*Zu erledigende Aufgaben*:
(A) Entnimm dem Text über die Benzinpreise wortgetreu den Abschnitt von „Nun hängt der“ bis einschließlich „auf 97.80 Dollar.“.
(B) Was kostete laut dem Text über die Benzinpreise am Dienstag ein Liter Super E10 im deutschen Tagesdurchschnitt?

*Angezeigter Text*:
+++

Erst im März waren die Benzinpreise in der Schweiz über die psychologisch wichtige Marke von zwei Franken gesprungen. Über dieser notieren sie immer noch klar. Was das Benzin genau kostet, ist jedoch schwierig zu sagen. Die grossen Mineralölgesellschaften legen die Zapfsäulenpreise regional oder lokal fest.
Auch im Nachbarland Deutschland sind die Benzinpreise aktuell hoch. Dort gibt es einen landesweiten Tagesdurchschnitt. Am Dienstag dieser Woche kostete ein Liter der Sorte Super E10 1,990 Euro, Diesel 2,051 Euro.
«Tendenziell müssen wir uns in der Schweiz auf einen Literpreis von über zwei Franken einstellen», sagte Giovanni Staunovo, Rohstoff-Experte bei der UBS, im Gespräch mit der Nachrichtenagentur AWP. Das Hauptproblem sei, dass sich der Benzinpreis neben variablen auch aus mehreren fixen Komponenten zusammensetzt.
Rückgang der Investitionen in Ölförderung
«Die Mineral- oder die Mehrwertsteuer kann man zwar senken, wie das auch im Ausland passiert, aber die Frachtkosten, der Dollarwechselkurs sowie der Rohölpreis lassen sich kaum beeinflussen», erklärt Staunovo. Die Mineralölsteuer belaufe sich dabei auf ungefähr 73 Rappen pro Liter.
Neben dem Krieg gibt es auch noch weitere Treiber der Preisentwicklung. «Seit 2014 sehen wir einen massiven Rückgang der Investitionen in die Ölförderung, wobei die Nachfrage gleichzeitig steigt», so Staunovo. Mittlerweile sei die Nachfrage kurz vor dem Höchststand von 2019. «Das System ist also voll ausgelastet. Die Knappheit stützt also den Preis», sagte der Experte.
Nun hängt der zukünftige Benzinpreis davon ab, wie sich der Ukraine-Krieg entwickelt. «Der Preis von Rohöl der Sorte Brent soll sich in den nächsten 12 Monaten zwischen 105 und 125 Dollar pro Fass bewegen», meint Staunovo.
Am Donnerstag lag dieser gegen Mittag pro Barrel (159 Liter) bei 102.76 US-Dollar. Das waren 1,69 Dollar mehr als am Vortag. Der Preis für ein Fass der US-Sorte West Texas Intermediate (WTI) stieg um 1.57 Dollar auf 97.80 Dollar.
USA wollen Reserven verkaufen
Seit Beginn des Monats kam es am Ölmarkt mehrfach zu deutlichen Preisschwankungen. Am Mittwoch waren die Notierungen noch deutlich gefallen, nachdem der Chef der Internationalen Energieagentur (IEA), Fatih Birol, auf dem Kurznachrichtendienst Twitter eine zusätzliche Freigabe aus der strategischen Ölreserve der Mitgliedsländer bestätigt hatte. Details sollen noch bekannt gegeben werden. Erst kürzlich hatten die USA mitgeteilt, einen erheblichen Teil ihrer Ölreserven auf den Markt zu geben.

+++

*Datenbereich*:
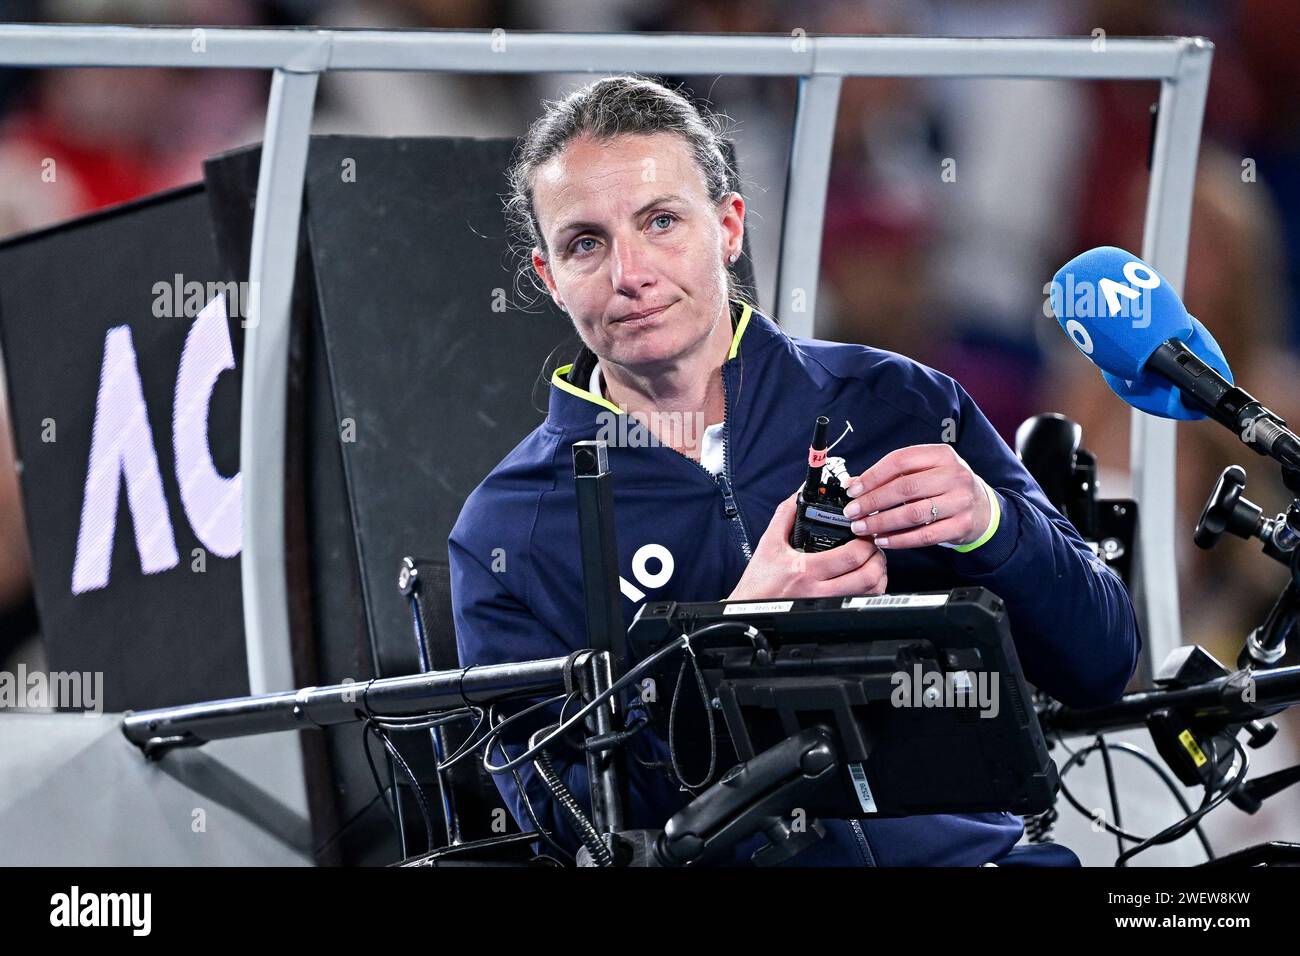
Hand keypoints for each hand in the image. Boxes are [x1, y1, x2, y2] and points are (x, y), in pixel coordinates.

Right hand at [727, 490, 886, 600]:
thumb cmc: (759, 581)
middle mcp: (819, 590)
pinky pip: (861, 602)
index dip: (866, 541)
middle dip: (877, 557)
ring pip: (869, 592)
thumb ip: (787, 514)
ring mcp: (826, 604)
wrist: (748, 611)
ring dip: (878, 573)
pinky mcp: (830, 612)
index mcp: (805, 569)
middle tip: (872, 545)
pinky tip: (863, 576)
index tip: (864, 531)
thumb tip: (801, 492)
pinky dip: (871, 589)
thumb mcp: (769, 543)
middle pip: (867, 576)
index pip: (850, 556)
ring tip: (870, 560)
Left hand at [842, 444, 990, 548]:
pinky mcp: (961, 526)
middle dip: (873, 502)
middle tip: (852, 512)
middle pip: (905, 488)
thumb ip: (892, 475)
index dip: (873, 476)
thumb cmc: (946, 487)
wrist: (983, 508)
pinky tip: (882, 540)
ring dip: (882, 523)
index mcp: (941, 455)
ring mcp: (960, 501)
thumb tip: (854, 484)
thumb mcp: (925, 471)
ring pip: (913, 513)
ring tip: (862, 528)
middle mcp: (954, 475)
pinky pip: (924, 536)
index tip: (853, 490)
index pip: (900, 461)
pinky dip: (899, 540)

+++

*Liste der Antworten*:
(A)
Nun hängt der zukünftige Benzinpreis davon ab, wie sich der Ukraine-Krieg entwickelt. «Der Preis von Rohöl der Sorte Brent soll sich in den nächsten 12 Monaten zwischen 105 und 125 Dollar pro Fass bewegen», meint Staunovo.
Am Donnerstag lag dieser gegen Mittag pro Barrel (159 Liter) bei 102.76 US-Dollar. Das waren 1,69 Dollar mehr als am Vortag. Der Preis für ein Fass der US-Sorte West Texas Intermediate (WTI) stieg um 1.57 Dollar auf 97.80 Dollar.

(B) Ein Liter Super E10 kostete am Dienstag 1,990 Euro.